La cara de Peters había adoptado el mismo semblante serio, vicioso y repugnante que Latimer había visto durante unos segundos, una noche, en un hotel de Sofía. Dimitrios observaba a su interlocutor sin pestañear. En un segundo, la atmósfera del cuarto se había convertido en un fluido letal, revelador de un odio desnudo que horadaba el pecho de Latimer. Experimentaba la misma sensación que le había invadido cierta vez, de niño, al ver una riña callejera entre dos hombres de mediana edad.

Peters había extraído la Lüger del bolsillo de su abrigo y la sopesaba entre sus manos.

– ¿No tiene nada que decir, Dimitrios? Seguiré adelante, pues.
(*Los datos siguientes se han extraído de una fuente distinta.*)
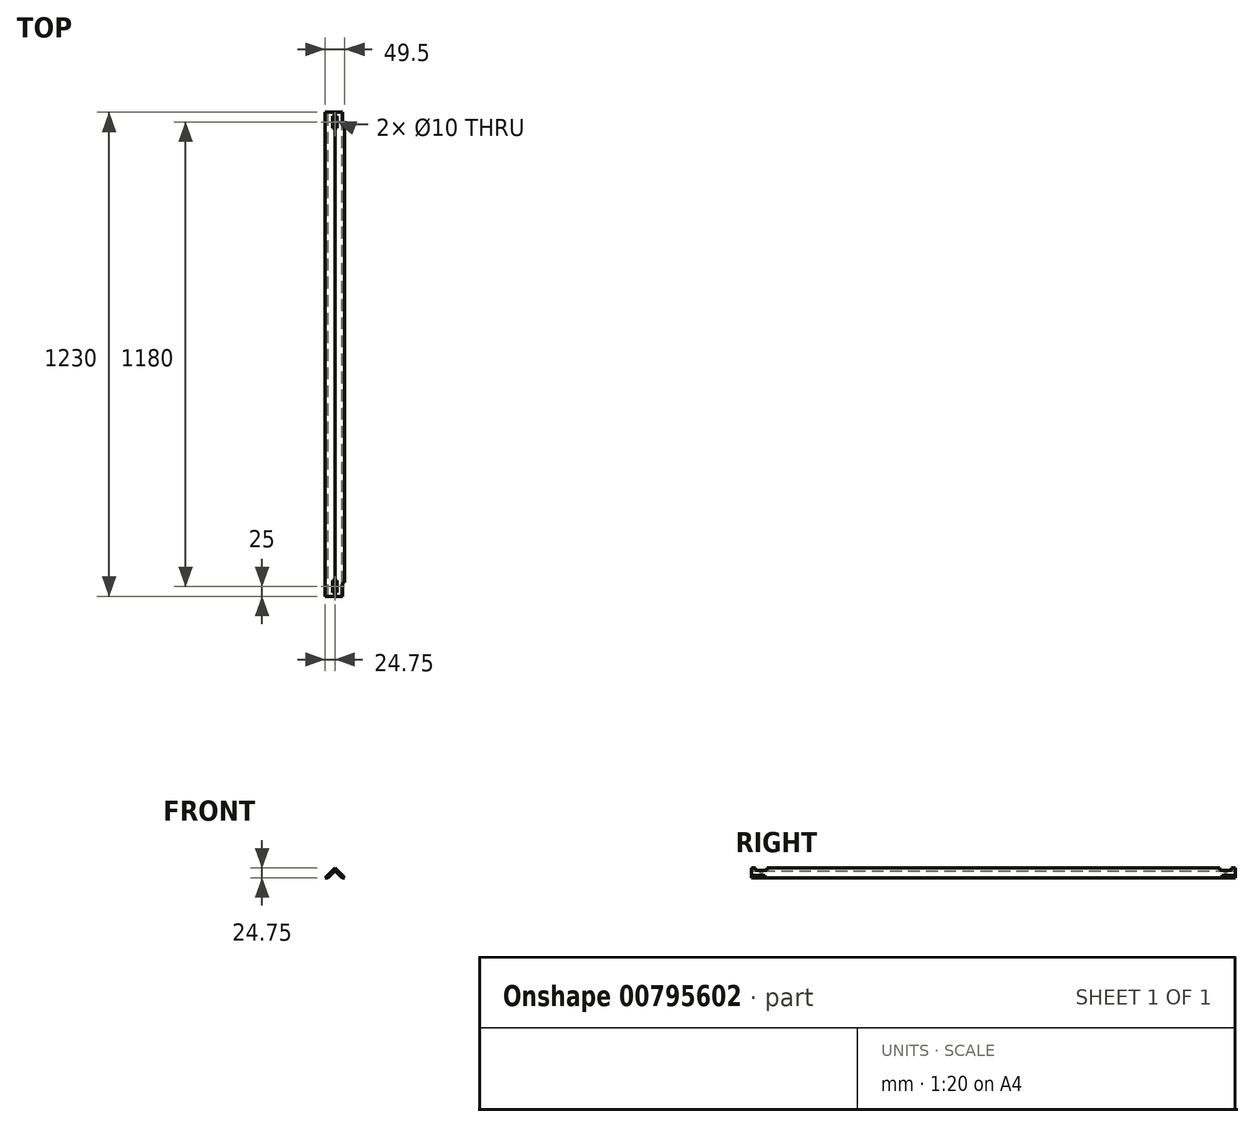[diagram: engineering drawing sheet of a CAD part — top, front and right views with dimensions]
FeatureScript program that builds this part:
annotation { "Feature Type Name" : "Feature", "Feature Type Description" : "" }
export const myFeature = defineFeature(function(context is Context, id is Id, definition is map)
    precondition{}
    {
        {
            var Q0;
            Q0=qCreatedBy(makeId("Front.planeOp"),FACE);
            var sketch = newSketch(context, id + "F0", { "sketchPlane" : qUnion([Q0])});
            skLineSegment(sketch, "E0.top", {"start": v(24.75, 0) * mm, "end": v(0, 24.75) * mm});
            skLineSegment(sketch, "E0.right", {"start": v(-24.75, 0) * mm, "end": v(0, 24.75) * mm});
            skPoint(sketch, "E0.middle", {"position": v(0, 0) * mm});
            skLineSegment(sketch, "E1", {"start": v(-17.68, 0) * mm, "end": v(0, 17.68) * mm});
            skLineSegment(sketch, "E2", {"start": v(0, 17.68) * mm, "end": v(17.68, 0) * mm});
            skLineSegment(sketch, "E3", {"start": v(-24.75, 0) * mm, "end": v(-17.68, 0) * mm});
            skLineSegment(sketch, "E4", {"start": v(24.75, 0) * mm, "end": v(17.68, 0) * mm});
            skSolve(sketch);
        }
        {
            var Q0;
            Q0=makeQuery(id+"F0.imprint","IMPRINT",FACE,{"disambiguationData":[TD([[makeQuery(id+"F0.imprint","IMPRINT",EDGE,{"derivedFrom":sQuery(id+"F0.wireOp",EDGE,"E0.top")}),1.0]])]});
            extrude(context, id + "F1", {"entities" : qUnion([Q0]), "endBound" : BoundingType.SYMMETRIC, "depth" : 1230 * mm, "offsetDistance" : 25 * mm});
        }
        {
            var Q0;
            Q0=qCreatedBy(makeId("Right.planeOp"),FACE);
            cPlane(context, id + "F2", {"entities" : qUnion([Q0]), "cplaneType" : CPlaneType.OFFSET, "offset" : 30 * mm, "width" : 150 * mm, "height" : 150 * mm});
        }
        {
            var Q0;
            Q0=qCreatedBy(id+"F2.planeOp",FACE);
            var sketch = newSketch(context, id + "F3", { "sketchPlane" : qUnion([Q0])});
            skLineSegment(sketch, "E5.bottom", {"start": v(-605, 24.75) * mm, "end": v(-575, 24.75) * mm});
            skLineSegment(sketch, "E5.top", {"start": v(-605, 18.75) * mm, "end": v(-575, 18.75) * mm});
            skLineSegment(sketch, "E5.left", {"start": v(-605, 24.75) * mm, "end": v(-605, 18.75) * mm});
            skLineSegment(sketch, "E5.right", {"start": v(-575, 24.75) * mm, "end": v(-575, 18.75) * mm});
            skLineSegment(sketch, "E6.MirrorCS", {"start": v(605, 18.75) * mm, "end": v(575, 18.75) * mm});
            skLineSegment(sketch, "E7.MirrorCS", {"start": v(575, 24.75) * mm, "end": v(575, 18.75) * mm});
            skLineSegment(sketch, "E8.MirrorCS", {"start": v(605, 24.75) * mm, "end": v(575, 24.75) * mm});
            skLineSegment(sketch, "E9.MirrorCS", {"start": v(605, 24.75) * mm, "end": v(605, 18.75) * mm});
            skSolve(sketch);
        }
        {
            var Q0;
            Q0=makeQuery(id+"F3.imprint","IMPRINT",FACE,{"disambiguationData":[TD([[makeQuery(id+"F3.imprint","IMPRINT",EDGE,{"derivedFrom":sQuery(id+"F3.wireOp",EDGE,"E6.MirrorCS")}),-1.0]])]});
            var Q1;
            Q1=makeQuery(id+"F3.imprint","IMPRINT",FACE,{"disambiguationData":[TD([[makeQuery(id+"F3.imprint","IMPRINT",EDGE,{"derivedFrom":sQuery(id+"F3.wireOp",EDGE,"E5.bottom")}),-1.0]])]});
            extrude(context, id + "F4", {"entities" : qUnion([Q0, Q1]), "operationType" : NewBodyOperationType.REMOVE, "endBound" : BoundingType.THROUGH_ALL, "oppositeDirection" : true, "depth" : 25 * mm, "offsetDistance" : 25 * mm});
        }
        {
            var Q0;
            Q0=makeQuery(id+"F4.boolean.opBoolean","COPY",FACE,{"derivedFrom":makeQuery(id+"F4.opExtrude","SWEPT_FACE",FACE,{"disambiguationData":[OSD([sQuery(id+"F3.wireOp",EDGE,"E5.top")])]})});
            var sketch = newSketch(context, id + "F5", { "sketchPlane" : qUnion([Q0])});
            skCircle(sketch, "E10", {"center": v(0, -590) * mm, "radius": 5 * mm});
            skCircle(sketch, "E11.MirrorC", {"center": v(0, 590) * mm, "radius": 5 * mm});
            skLineSegment(sketch, "E12", {"start": v(6, -590) * mm, "end": v(-6, -590) * mm, "construction": true});
            skLineSegment(sketch, "E13", {"start": v(-6, -605) * mm, "end": v(-6, -575) * mm, "construction": true});
            skLineSegment(sketch, "E14", {"start": v(-6, -575) * mm, "end": v(6, -575) * mm, "construction": true});
            skSolve(sketch);
        }
        {
            var Q0;
            Q0=sQuery(id+"F5.wireOp",VERTEX,"E10.center");
            var Q1;
            Q1=sQuery(id+"F5.wireOp",VERTEX,"E11.MirrorC.center");
            var Q2;
            Q2=makeQuery(id+"F1.opExtrude","SWEPT_BODY",BODY,{"disambiguationData":[OSD([sQuery(id+"F0.wireOp",EDGE,"E0.top"),sQuery(id+"F0.wireOp",EDGE,"E0.right"),sQuery(id+"F0.wireOp",EDGE,"E1"),sQuery(id+"F0.wireOp",EDGE,"E2"),sQuery(id+"F0.wireOp",EDGE,"E3"),sQuery(id+"F0.wireOp",EDGE,"E4")])]});
            hole(context, id + "F6", {"style" : HoleStyle.SIMPLE, "endStyle" : HoleEndStyle.THROUGH, "standardTappedOrClearance" : lookupTablePath({ "standard" : "ISO", "size" : "10", "type" : "Drilled" }), "standardBlindInLast" : lookupTablePath({ "standard" : "ISO", "size" : "10", "type" : "Drilled" }), "holeDiameter" : 10 * mm, "majorDiameter" : 5 * mm, "isTappedThrough" : true, "tappedDepth" : 12.7 * mm, "tapClearance" : 3, "locations" : qUnion([Q0, Q1]), "scope" : qUnion([Q2])});
        }
        {
            var Q0;
            Q0=makeQuery(id+"F1.opExtrude","SWEPT_FACE",FACE,{"disambiguationData":[OSD([sQuery(id+"F0.wireOp",EDGE,"E0.top")])]});
            var sketch = newSketch(context, id + "F7", { "sketchPlane" : qUnion([Q0])});
            skLineSegment(sketch, "E15.bottom", {"start": v(-615, -17.5) * mm, "end": v(-580, -17.5) * mm});
            skLineSegment(sketch, "E15.top", {"start": v(-615, -9.5) * mm, "end": v(-580, -9.5) * mm});
            skLineSegment(sketch, "E15.left", {"start": v(-615, -17.5) * mm, "end": v(-615, -9.5) * mm});
            skLineSegment(sketch, "E15.right", {"start": v(-580, -17.5) * mm, "end": v(-580, -9.5) * mm});
            skLineSegment(sketch, "E16.MirrorCS", {"start": v(615, -17.5) * mm, "end": v(580, -17.5) * mm});
            skLineSegment(sketch, "E17.MirrorCS", {"start": v(615, -9.5) * mm, "end": v(580, -9.5) * mm});
            skLineSegment(sketch, "E18.MirrorCS", {"start": v(580, -17.5) * mm, "end": v(580, -9.5) * mm});
            skLineSegment(sketch, "E19.MirrorCS", {"start": v(615, -17.5) * mm, "end": v(615, -9.5) * mm});
            skSolve(sketch);
        }
        {
            var Q0;
            Q0=makeQuery(id+"F7.imprint","IMPRINT",FACE,{"disambiguationData":[TD([[makeQuery(id+"F7.imprint","IMPRINT",EDGE,{"derivedFrom":sQuery(id+"F7.wireOp",EDGE,"E15.bottom")}),1.0]])]});
            var Q1;
            Q1=makeQuery(id+"F7.imprint","IMPRINT",FACE,{"disambiguationData":[TD([[makeQuery(id+"F7.imprint","IMPRINT",EDGE,{"derivedFrom":sQuery(id+"F7.wireOp",EDGE,"E16.MirrorCS")}),1.0]])]});
            extrude(context, id + "F8", {"entities" : qUnion([Q0, Q1]), "operationType" : NewBodyOperationType.REMOVE, "oppositeDirection" : true, "depth" : 25 * mm, "offsetDistance" : 25 * mm});
        }
    });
Ese mismo año, unos meses antes, usted había asesinado a un hombre en Esmirna, a un prestamista. ¿Cómo se llamaba aquel hombre, monsieur Smith?

– Sholem.

– Sholem, sí, desde luego. Monsieur Smith ha sido lo suficientemente astuto para descubrir eso, Dimitrios. Un trabajo excelente, ¿no lo cree usted? Monsieur Smith es un gran amigo de la policía turca, sabe usted, casi se podría decir que es confidente de las autoridades superiores de la policía. ¿Aún piensa que pagar un millón de francos sería demasiado, Dimitrios?